In a nutshell, although it depends upon the particular email client, the following metrics are normally monitored when deciding on where to put the email.
This is a combination of data from third parties and data that the email client collects (all or some of the metrics below). This data is used to determine if a sender is more or less likely to be sending spam, either linked to the IP address of the sender, the domain, or both.
The higher the sent volume, the more you are likely to look like a spammer. Usually, thresholds of volume are linked to reputation, so a sender with a good sending reputation can send a higher volume before going into junk than a sender with a poor reputation.
Speed of send
This is similar to the volume metric, in that a good reputation allows you to send faster than a poor reputation. With some email clients, once the threshold is reached, the email is deferred for a time period (between 12 and 72 hours) and when the block is lifted, the threshold is further reduced.
Good mailers have good list hygiene and will remove email addresses that permanently bounce, or who have not responded to an email in a long time period (usually between 12 to 24 months). Spammers don’t do that, the more ‘bad’ data you send to, the more of a spammer you look.
A sender that many people complain about, is more likely to go into the junk folder, than one that has few complaints.
Looks at how often people open and click your emails, emails that are actively opened and clicked by recipients, are more likely to go into the inbox.
As well as emails being sent to junk being a bad vote for your email campaigns, if your recipients start to move your emails from Junk into the inbox, this is seen as a positive vote by some email clients.
If you send to old, inactive data, you will inevitably end up on a blocklist. This is because many of these blocklists, monitor old and inactive email addresses, that no longer solicit emails (Trap addresses). The more of these you hit, the more likely to go into junk you are.
Email clients have developed sophisticated pattern-matching technology that scores your emails for either looking more or less like spam email. For emails that look very much like spam templates, the ISP can build a “spam signature” which will allow them to pattern match and junk any template that matches the signature.
Why is the junking so inconsistent?
Depending on the email client, these metrics either work on an individual’s mailbox or act as a default for everyone’s mailbox that there is no firm setting for.
So if an individual has added you to their safe senders list, they should generally get the email into the inbox (unless you are blocked).
If the recipient has marked your emails as junk, they will go into the junk folder (if they get them at all).
It is also possible for the default mailbox placement to change while the campaign is being sent, so it might start off in Junk, and then move to the inbox as the response data is processed by the email client.
Generally, an email will stay in whatever folder it is classified to initially, although some email clients are now able to change the folder classification, effectively moving emails from one folder to another based on the data they are monitoring.
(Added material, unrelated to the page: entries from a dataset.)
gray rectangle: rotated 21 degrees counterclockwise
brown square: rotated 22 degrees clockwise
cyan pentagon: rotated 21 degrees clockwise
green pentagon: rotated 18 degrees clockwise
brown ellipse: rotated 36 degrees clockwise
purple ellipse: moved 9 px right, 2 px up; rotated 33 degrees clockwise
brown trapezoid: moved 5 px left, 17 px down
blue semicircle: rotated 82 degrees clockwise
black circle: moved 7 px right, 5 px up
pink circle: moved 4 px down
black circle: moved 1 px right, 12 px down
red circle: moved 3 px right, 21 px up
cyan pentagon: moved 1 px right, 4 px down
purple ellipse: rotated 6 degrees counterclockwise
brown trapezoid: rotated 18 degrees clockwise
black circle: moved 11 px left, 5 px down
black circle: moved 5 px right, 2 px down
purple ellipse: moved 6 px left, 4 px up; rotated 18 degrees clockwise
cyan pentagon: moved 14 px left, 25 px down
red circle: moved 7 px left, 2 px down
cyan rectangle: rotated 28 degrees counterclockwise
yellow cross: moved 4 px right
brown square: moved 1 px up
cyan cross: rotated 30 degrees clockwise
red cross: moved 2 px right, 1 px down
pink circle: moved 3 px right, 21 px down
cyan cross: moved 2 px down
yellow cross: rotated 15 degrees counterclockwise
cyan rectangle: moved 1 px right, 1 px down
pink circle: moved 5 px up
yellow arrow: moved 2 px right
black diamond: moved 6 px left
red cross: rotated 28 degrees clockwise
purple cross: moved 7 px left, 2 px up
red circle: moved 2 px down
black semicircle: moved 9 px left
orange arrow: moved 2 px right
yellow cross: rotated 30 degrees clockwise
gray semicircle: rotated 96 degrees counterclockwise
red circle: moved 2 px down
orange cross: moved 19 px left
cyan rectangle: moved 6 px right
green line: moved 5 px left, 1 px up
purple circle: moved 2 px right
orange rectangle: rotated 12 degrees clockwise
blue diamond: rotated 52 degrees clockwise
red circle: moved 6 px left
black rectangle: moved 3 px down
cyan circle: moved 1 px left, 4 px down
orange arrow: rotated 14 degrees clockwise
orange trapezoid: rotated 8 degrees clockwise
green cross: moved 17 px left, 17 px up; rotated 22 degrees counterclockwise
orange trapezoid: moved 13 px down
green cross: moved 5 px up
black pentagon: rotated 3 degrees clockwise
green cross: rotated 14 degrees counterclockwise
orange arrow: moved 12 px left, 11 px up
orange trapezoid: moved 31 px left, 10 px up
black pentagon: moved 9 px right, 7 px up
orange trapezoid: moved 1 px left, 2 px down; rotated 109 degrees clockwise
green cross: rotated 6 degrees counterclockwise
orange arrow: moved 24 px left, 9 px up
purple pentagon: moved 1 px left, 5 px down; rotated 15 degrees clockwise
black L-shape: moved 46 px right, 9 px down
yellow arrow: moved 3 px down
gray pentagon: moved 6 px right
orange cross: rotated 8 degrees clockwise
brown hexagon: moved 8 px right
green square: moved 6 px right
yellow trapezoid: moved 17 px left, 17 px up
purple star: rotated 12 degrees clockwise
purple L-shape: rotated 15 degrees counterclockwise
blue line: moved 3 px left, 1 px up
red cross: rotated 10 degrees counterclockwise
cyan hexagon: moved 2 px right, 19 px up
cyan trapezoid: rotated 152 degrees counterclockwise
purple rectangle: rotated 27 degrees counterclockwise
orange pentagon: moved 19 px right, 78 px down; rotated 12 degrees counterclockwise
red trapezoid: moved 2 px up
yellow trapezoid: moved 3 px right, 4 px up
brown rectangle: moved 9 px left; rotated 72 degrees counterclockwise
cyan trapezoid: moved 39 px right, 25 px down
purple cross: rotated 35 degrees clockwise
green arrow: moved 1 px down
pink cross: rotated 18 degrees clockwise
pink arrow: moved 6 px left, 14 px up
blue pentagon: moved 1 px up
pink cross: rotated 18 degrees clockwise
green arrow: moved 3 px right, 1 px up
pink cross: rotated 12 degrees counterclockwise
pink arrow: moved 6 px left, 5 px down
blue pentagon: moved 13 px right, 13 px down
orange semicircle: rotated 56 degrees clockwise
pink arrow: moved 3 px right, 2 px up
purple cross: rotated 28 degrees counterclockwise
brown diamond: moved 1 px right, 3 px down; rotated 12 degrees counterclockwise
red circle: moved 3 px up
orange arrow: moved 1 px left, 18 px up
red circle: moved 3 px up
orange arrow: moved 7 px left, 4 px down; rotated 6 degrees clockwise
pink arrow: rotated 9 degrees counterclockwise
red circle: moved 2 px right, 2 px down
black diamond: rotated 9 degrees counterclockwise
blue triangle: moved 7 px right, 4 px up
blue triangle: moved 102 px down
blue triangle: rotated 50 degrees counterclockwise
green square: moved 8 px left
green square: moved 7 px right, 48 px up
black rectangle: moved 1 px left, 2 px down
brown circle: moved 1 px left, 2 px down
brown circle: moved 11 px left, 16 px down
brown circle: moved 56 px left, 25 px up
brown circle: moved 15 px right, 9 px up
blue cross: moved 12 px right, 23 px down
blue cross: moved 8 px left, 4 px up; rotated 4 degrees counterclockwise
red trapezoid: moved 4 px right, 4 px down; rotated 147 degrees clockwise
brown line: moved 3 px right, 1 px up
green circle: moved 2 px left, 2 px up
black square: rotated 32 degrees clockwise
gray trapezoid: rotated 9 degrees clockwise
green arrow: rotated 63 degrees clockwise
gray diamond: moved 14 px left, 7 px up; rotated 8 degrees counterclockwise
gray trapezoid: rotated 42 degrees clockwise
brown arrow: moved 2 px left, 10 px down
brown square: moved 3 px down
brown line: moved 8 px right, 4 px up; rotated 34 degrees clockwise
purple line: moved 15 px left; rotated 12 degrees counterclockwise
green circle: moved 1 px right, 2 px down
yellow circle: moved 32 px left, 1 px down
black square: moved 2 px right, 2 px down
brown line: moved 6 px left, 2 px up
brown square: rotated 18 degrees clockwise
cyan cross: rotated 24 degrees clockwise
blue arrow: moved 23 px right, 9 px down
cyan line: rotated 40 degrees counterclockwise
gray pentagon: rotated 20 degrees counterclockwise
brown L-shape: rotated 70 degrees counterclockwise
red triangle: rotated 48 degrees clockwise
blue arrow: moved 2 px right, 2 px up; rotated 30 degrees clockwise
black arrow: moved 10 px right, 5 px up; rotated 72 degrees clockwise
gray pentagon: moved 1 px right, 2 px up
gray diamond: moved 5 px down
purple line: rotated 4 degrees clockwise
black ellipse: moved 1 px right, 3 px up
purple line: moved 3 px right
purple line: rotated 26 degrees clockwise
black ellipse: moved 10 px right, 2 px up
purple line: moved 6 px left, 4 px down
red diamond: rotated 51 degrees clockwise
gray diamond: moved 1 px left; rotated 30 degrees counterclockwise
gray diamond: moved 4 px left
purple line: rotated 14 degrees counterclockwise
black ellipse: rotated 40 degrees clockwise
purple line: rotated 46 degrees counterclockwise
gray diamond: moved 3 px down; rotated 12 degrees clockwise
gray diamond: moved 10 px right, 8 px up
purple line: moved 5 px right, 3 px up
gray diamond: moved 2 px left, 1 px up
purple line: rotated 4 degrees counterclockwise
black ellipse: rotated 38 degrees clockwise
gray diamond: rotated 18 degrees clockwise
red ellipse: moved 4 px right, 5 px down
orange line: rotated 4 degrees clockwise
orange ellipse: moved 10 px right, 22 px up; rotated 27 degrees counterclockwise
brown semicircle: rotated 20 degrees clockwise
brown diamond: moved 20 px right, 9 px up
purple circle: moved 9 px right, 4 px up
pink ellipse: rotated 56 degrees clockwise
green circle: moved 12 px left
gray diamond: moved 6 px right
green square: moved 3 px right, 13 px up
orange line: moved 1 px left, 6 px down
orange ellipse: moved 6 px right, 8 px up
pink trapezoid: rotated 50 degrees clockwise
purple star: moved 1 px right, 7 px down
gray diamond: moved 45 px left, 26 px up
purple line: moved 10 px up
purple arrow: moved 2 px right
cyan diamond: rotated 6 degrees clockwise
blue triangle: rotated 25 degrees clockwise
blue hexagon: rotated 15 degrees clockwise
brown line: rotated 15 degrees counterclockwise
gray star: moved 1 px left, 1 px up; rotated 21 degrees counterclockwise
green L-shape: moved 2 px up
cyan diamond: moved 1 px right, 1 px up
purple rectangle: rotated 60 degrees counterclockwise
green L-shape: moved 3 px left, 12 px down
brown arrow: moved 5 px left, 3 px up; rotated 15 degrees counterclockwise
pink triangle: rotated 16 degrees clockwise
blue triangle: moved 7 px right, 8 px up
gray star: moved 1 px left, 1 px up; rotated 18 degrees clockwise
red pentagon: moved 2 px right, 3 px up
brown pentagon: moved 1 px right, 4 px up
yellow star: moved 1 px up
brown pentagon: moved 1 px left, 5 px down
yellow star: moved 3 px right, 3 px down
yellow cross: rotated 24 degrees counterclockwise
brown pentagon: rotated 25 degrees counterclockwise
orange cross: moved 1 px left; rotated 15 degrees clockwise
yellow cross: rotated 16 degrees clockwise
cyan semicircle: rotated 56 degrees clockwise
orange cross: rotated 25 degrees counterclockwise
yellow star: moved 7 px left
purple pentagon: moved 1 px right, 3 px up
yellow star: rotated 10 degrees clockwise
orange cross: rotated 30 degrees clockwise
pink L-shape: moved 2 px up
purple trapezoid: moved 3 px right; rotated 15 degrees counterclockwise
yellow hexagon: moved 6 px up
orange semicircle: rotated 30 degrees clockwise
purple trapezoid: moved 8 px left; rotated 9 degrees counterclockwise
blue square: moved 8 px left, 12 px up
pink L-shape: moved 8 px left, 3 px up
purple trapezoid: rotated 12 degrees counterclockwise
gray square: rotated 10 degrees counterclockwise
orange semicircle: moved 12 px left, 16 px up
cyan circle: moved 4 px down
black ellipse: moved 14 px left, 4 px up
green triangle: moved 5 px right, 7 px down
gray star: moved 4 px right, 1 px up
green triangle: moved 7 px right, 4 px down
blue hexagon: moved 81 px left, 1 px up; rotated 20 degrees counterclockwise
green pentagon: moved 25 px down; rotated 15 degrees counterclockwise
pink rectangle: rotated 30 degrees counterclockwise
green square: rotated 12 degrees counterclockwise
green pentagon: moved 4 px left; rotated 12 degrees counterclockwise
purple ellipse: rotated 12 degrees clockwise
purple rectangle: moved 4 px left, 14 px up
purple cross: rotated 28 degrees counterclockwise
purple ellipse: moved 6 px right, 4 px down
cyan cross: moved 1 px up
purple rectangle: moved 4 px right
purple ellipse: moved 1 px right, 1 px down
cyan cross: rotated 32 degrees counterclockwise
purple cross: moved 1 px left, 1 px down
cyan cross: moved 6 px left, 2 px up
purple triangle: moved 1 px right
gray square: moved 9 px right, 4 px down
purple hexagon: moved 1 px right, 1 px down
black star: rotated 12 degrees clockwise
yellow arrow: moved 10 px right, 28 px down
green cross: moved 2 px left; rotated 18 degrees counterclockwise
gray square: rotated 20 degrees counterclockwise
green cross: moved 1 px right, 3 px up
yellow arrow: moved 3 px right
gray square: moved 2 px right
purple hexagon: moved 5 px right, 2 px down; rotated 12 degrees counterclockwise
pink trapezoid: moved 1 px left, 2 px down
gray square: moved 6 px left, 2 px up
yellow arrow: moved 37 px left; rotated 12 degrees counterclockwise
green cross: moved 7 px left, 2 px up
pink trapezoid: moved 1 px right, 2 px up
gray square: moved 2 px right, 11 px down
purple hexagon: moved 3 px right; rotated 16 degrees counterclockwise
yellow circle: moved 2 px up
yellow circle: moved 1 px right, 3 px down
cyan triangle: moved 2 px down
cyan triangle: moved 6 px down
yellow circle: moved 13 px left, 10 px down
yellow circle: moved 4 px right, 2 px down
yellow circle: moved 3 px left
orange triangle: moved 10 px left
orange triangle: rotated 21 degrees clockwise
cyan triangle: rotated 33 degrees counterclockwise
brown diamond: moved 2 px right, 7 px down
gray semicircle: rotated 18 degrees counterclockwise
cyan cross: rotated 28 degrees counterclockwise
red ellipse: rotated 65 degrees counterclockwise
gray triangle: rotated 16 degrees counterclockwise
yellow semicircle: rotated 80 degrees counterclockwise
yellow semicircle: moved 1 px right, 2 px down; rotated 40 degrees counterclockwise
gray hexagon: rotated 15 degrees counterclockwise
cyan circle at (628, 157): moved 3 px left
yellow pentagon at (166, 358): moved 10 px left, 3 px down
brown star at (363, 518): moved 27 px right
Some email clients, use a method whereby they will occasionally place emails into the junk folder. The recipient would then be expected to move the email to the inbox (if they really wanted it) or leave it in the junk folder if they believe the email is now junk.
How do I fix a poor sender reputation?
As you might have noticed, most of these metrics are designed to identify mailers who don’t care what they send out, and don’t care who they send it to.
The more wanted and welcome your emails are to your recipients, the more the data will reflect that.
Defining how to segment your data to achieve this, is the focus of many other pieces of resource on the RedEye website, but the overriding strategy should always be to base your communications on your customers themselves, only then will your email go where you want it to.